Eligibility Criteria
Ages Eligible for Study
18 years to 65 years (ADULT, OLDER_ADULT)
Accepts Healthy Volunteers
Yes
Genders Eligible for Study
All
Description
Inclusion Criteria:
- Males and females between 18 to 65 years of age (inclusive)
- Subjects must be willing and able to give written informed consent by signing an IRB-approved Informed Consent Form prior to admission to this study
- Male subjects must agree to use a medically acceptable method of contraception from Screening until 90 days after administration of the last dose of study drug. Medically acceptable methods of contraception include the following: abstinence; a condom in addition to having the female partner use another form of contraception such as medically approved hormonal methods, diaphragm, intrauterine device or a tubal ligation. This requirement may be waived if the Principal Investigator or delegate is satisfied that the subject or partner is sterile (i.e., if female has undergone a hysterectomy, or has undergone a tubal ligation at least 3 months prior to Screening, or is postmenopausal (no menstrual period for at least 12 months prior to Screening); if male has undergone vasectomy at least 6 months prior to Screening). Male subjects agrees not to donate sperm for at least 90 days after administration of the last dose of study drug
Female subjects of non-childbearing potential measures, meeting at least one of the following criteria:
- amenorrhoeal for 12 months (menopause confirmed by Follicular Stimulating Hormone (FSH) and Luteinising Hormone (LH) levels as defined by the established reference ranges), or
- surgically sterile (e.g. hysterectomy, oophorectomy, tubal ligation for at least 3 months)

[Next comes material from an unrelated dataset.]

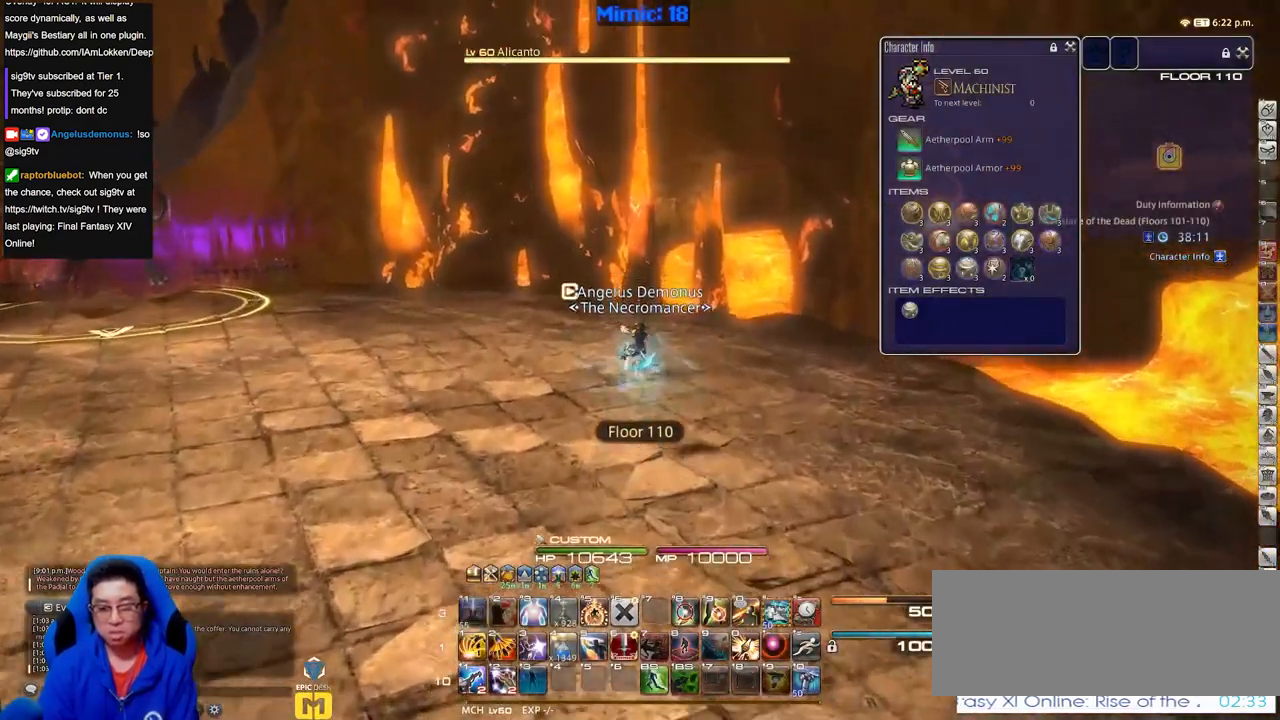
{"keys": ["w"], "events": [[100, "p", "down"], [233, "d", "down"], [283, "space", "down"], [384, "p", "up"], [384, "space", "up"], [467, "d", "up"]]}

- Males and females with a body mass Index (BMI) range 18-35 kg/m2 inclusive.
- Subjects who are healthy as determined by pre-study medical history, physical examination, and 12-Lead ECG
- Subjects who have clinical laboratory test results during the screening period that are within the reference ranges or are clinically acceptable to the Investigator
- Subjects who test negative for HIV, HBV, and HCV by standard serologic tests must be negative at Screening
- Subjects who test negative for drugs of abuse and alcohol tests at screening and admission
- Subjects who are nonsmokers(ex-smokers should have quit smoking at least 6 months prior to screening)
Exclusion Criteria:
- Subjects who have a history or presence of respiratory, gastrointestinal, renal, hepatic, hematological, lymphatic, neurological, cardiovascular, psychiatric, musculoskeletal, genitourinary, immunological, dermatological, connective tissue diseases or disorders that, in the Investigator's opinion, could affect the conduct of the study or the absorption, metabolism or excretion of the study drug
- Subjects who have a history of relevant drug hypersensitivity
- Subjects who have a history of substance abuse, drug addiction or alcoholism
- Subjects who consume more than 14 units of alcohol per week for women and 28 units of alcohol for men
- A QTc at screening, check-in (all periods), and pre and post study drug dosing of greater than 450 msec for males and females
- Subjects with the following laboratory abnormalities (at Screening and check-in of each period): a leucocyte count < 4.0x10^9/L, a neutrophil count of < 2.5x10^9, lymphocyte count < 1.2x10^9/L, Haemoglobin < 10 g/L, or transaminase levels (ALT, AST) > ULN
- Subjects who have a significant infection, an acute infection such as influenza, coryzal symptoms, recent upper respiratory tract infection, or known inflammatory process at the time of screening and/or admission
- Subjects who have acute gastrointestinal symptoms at the time of screening and/or admission (e.g. nausea, vomiting, diarrhea, heartburn)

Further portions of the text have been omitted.